見習いが差し出すが、手元がおぼつかない。

「ドクターかなり酔っ払っていますね。目を覚まさしてやりましょう。」

ヤマタニは水差しを掴んだ。

無言で、頭からかける。

「冷てぇ!」

「これでも酔いが覚めなければ、水樽ごと水をかけてやりましょうか?」

「覚めた、いや、もうけっこう。」

「酔はさめたから。大丈夫だ。ひぃ。つめてーな。」

ぶつぶつ言いながらも、目が変わる。

さっきまでの濁りが、すっと消えた。

「どれどれ、貸しなさい。」

少年を受け取る手つきは、確かだった。

診察が始まる。

静かになる。

やがて。

医者は、わずかに息を吐いた。

首は振らない。

だが、それで十分だった。

「……まだ、息はあるな。しかし…。」

ヤマタニが言う。

「ああ。
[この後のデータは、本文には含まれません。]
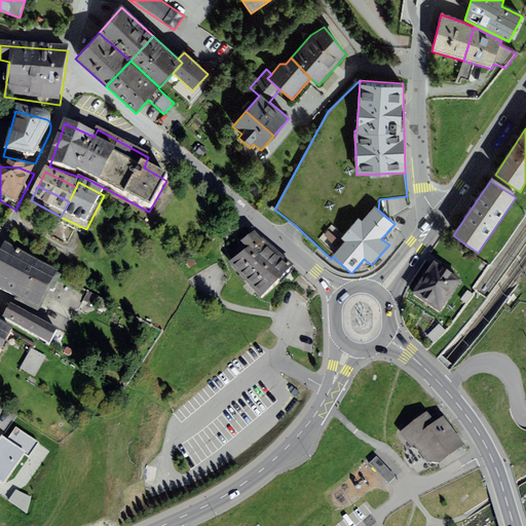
[(87,227),(86,229),(61,217),(58,223),(87,238),(91,229),(87,227)]
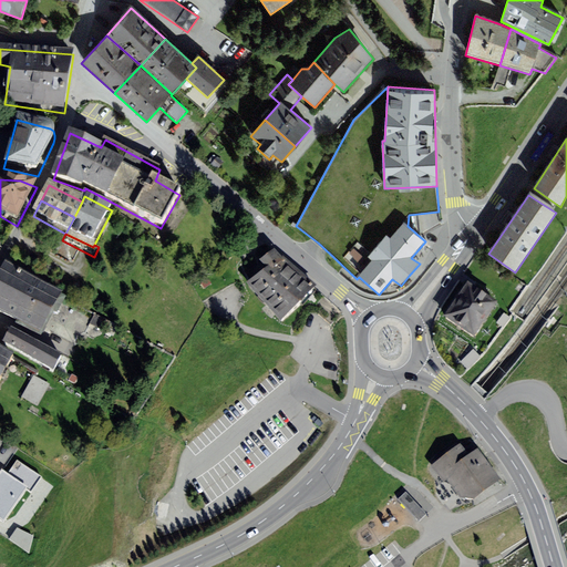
[(299,313),(317,291),(286,264),(284,266),(275,256),(259,266),(266,276),(247,290),(280,329),(299,313)]
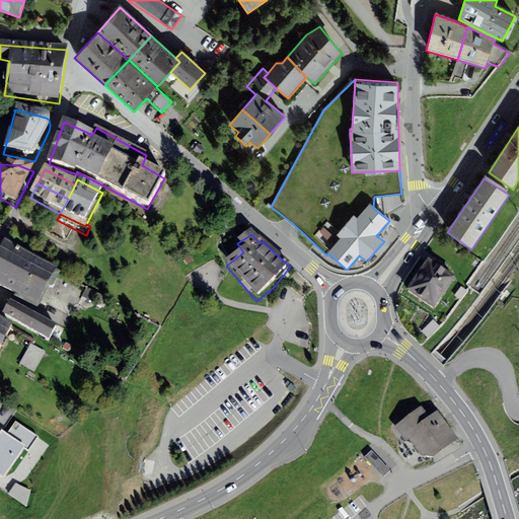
[(4,238),(0,246),(0,260),(48,285),(58,266),(4,238)]
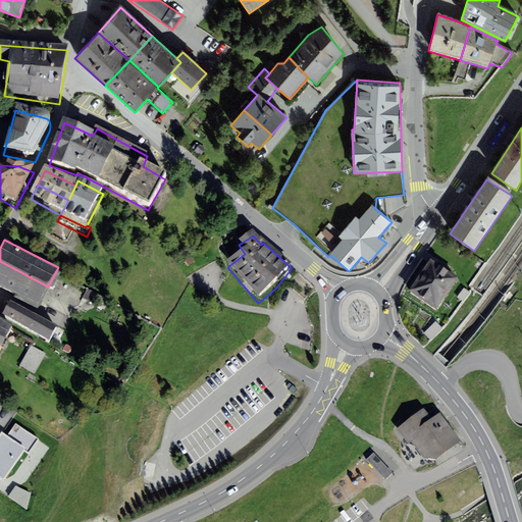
[(437,310),(459,277),(430,259),(409,291),(437,310)]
息はある。助けてやってくれ…。」

それだけで、動いた。

ベッドに寝かせる。

毛布をかけるより先に、胸に手を当てる。

弱い。

消えかけている。

「……おい。」

押す。

一度。

もう一度。

軽い。

嫌になるほど軽い。

「戻れ。」

声は低い。

押す。

息を送る。

また押す。

何度か繰り返す。

反応は――ない。

「……っ。」

もう一度。

押す。

ほんのわずか。

少年の喉が、かすかに鳴った。

気のせいかもしれない程度の音。

それでも。

手は止まらない。

もう一度。

押す。

……返ってこない。

「社長さん。」

医者の声。

低い。

「もう、静かに眠らせてやろうや……。」

「まだだ。」

即答ではない。

一拍置いてからの言葉。

「まだ、温かい。」

医者は何も言わない。

ただ、見ている。

もう一度だけ。

胸を押す。

――反応はない。

それで、分かる。

ゆっくりと、手を離した。

力が抜ける。

そのまま、しばらく動かない。

「……そうか。」

小さく、落とす。

医者がそっと、まぶたを閉じようとする。

その手を、ヤマタニが止めた。

自分で、閉じる。

軽い。

やけに軽い。

「……最後にスープだけでも飲ましてやりたかったな…。」

ぽつりとこぼれた。

誰に向けたものでもない言葉。

室内の者たちは、黙って頭を垂れた。

外では、紅葉が揺れている。

変わらない景色の中で。

枯れた木の葉がひとつだけ散って、静かに地面に落ちていった。